═══ DATA SUPPLIED ═══

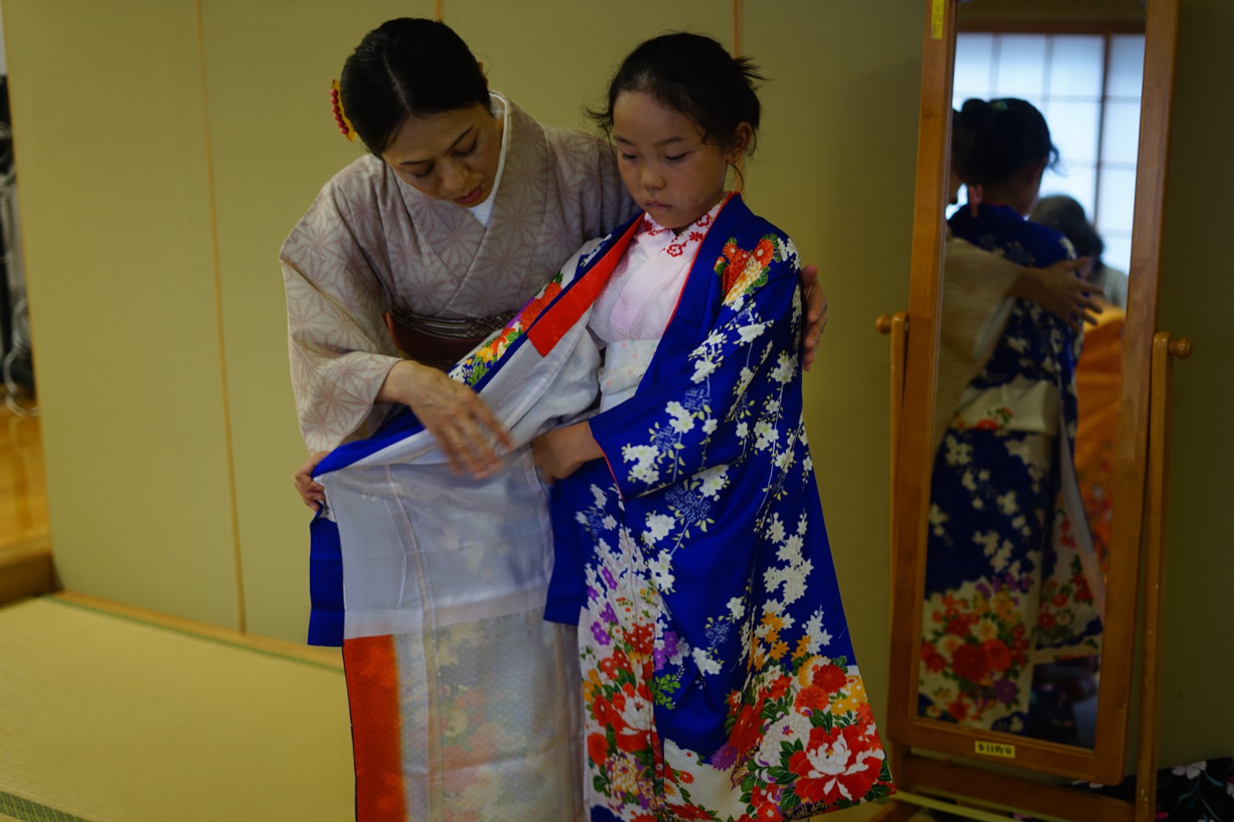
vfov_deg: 27.0
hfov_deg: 39.6
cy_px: 411
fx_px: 1713
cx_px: 617
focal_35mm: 50
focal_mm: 50
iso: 125
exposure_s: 1/60
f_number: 1.8
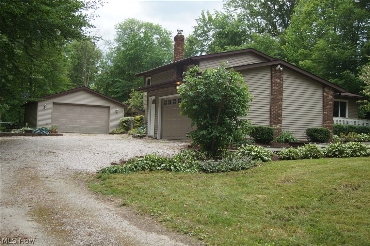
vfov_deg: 31.8
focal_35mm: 42
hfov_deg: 46.4
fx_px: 431
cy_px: 123
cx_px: 185
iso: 100
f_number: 5
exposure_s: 1/100
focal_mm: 28
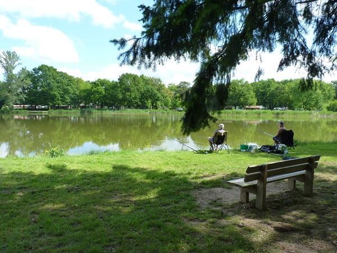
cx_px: 168
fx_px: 263
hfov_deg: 65.3
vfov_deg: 51.4
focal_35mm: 27
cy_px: 126
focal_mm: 4.8
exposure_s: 1/200
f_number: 4.5
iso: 125
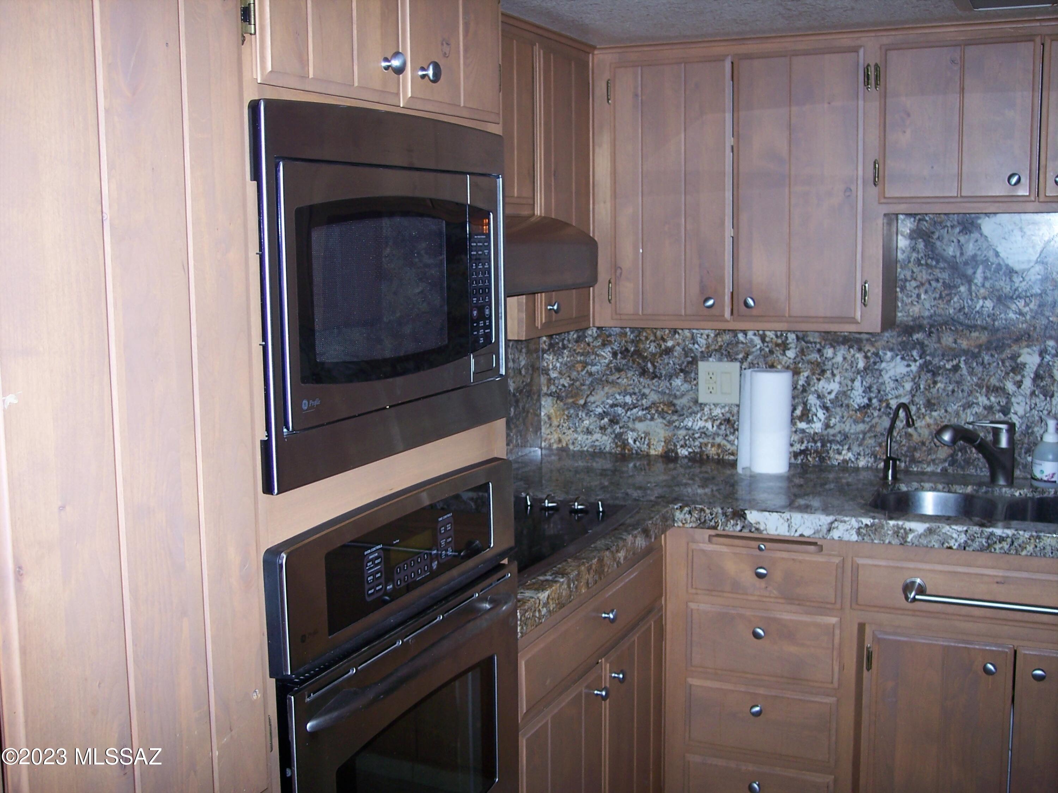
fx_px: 1192
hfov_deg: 47.9
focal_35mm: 39
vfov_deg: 36.8
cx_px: 529
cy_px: 396
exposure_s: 1/60
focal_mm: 8
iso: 100
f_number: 2.8
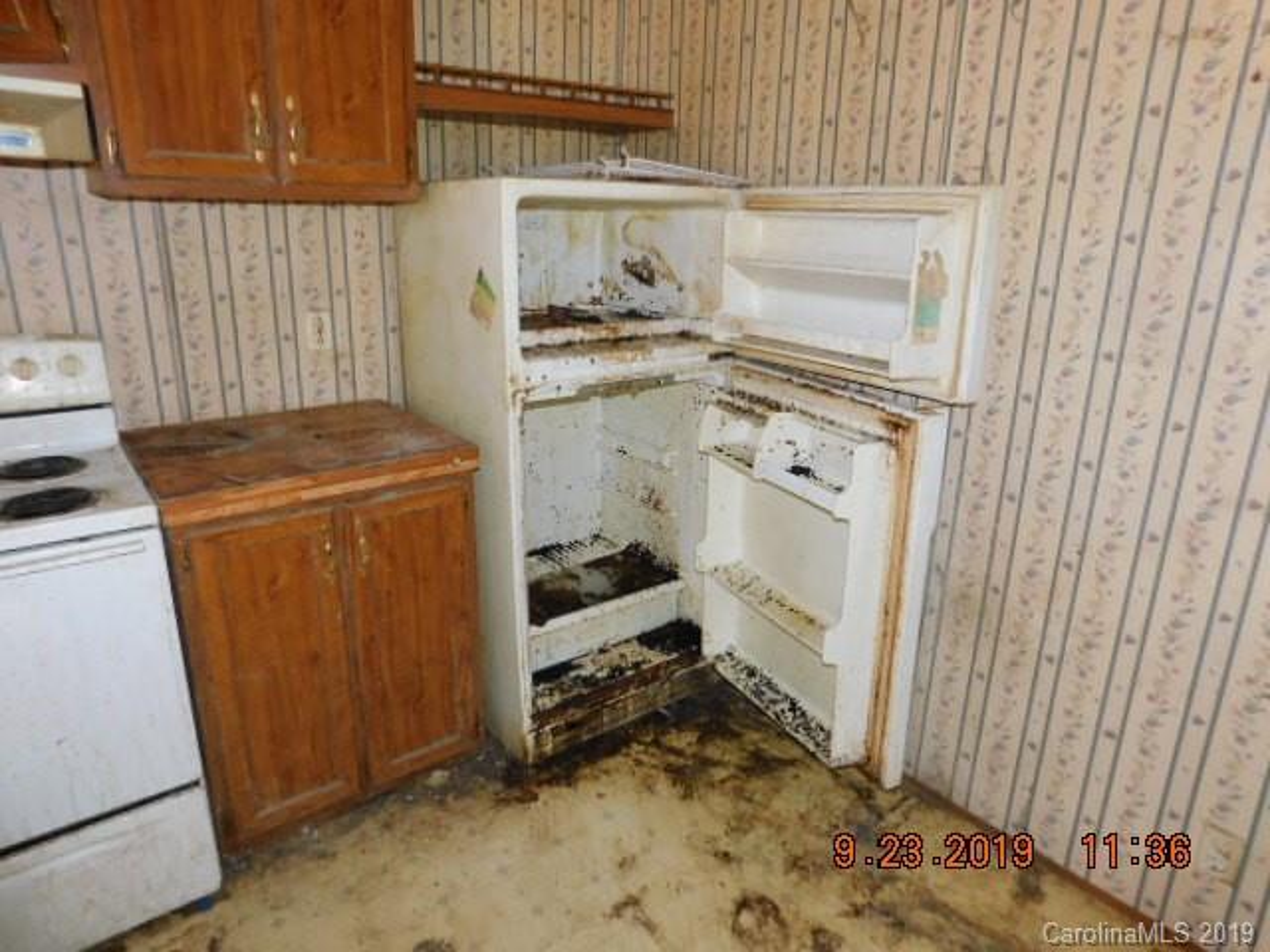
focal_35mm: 23
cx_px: 635
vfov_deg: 58.9
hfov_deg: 73.9
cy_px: 476
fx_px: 844
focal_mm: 4
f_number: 3
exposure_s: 1/30
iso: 200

═══

WHAT IS EXPECTED
Extract, without any images, the part of the material above that opens with the line containing "focal_35mm: 50" and closes with the line containing "hfov_deg: 65.3", both lines included.

EXERCISE RESULT
focal_35mm: 50
focal_mm: 50
iso: 125
exposure_s: 1/60
f_number: 1.8
vfov_deg: 31.8
focal_35mm: 42
hfov_deg: 46.4
fx_px: 431
cy_px: 123
cx_px: 185
iso: 100
f_number: 5
exposure_s: 1/100
focal_mm: 28
cx_px: 168
fx_px: 263
hfov_deg: 65.3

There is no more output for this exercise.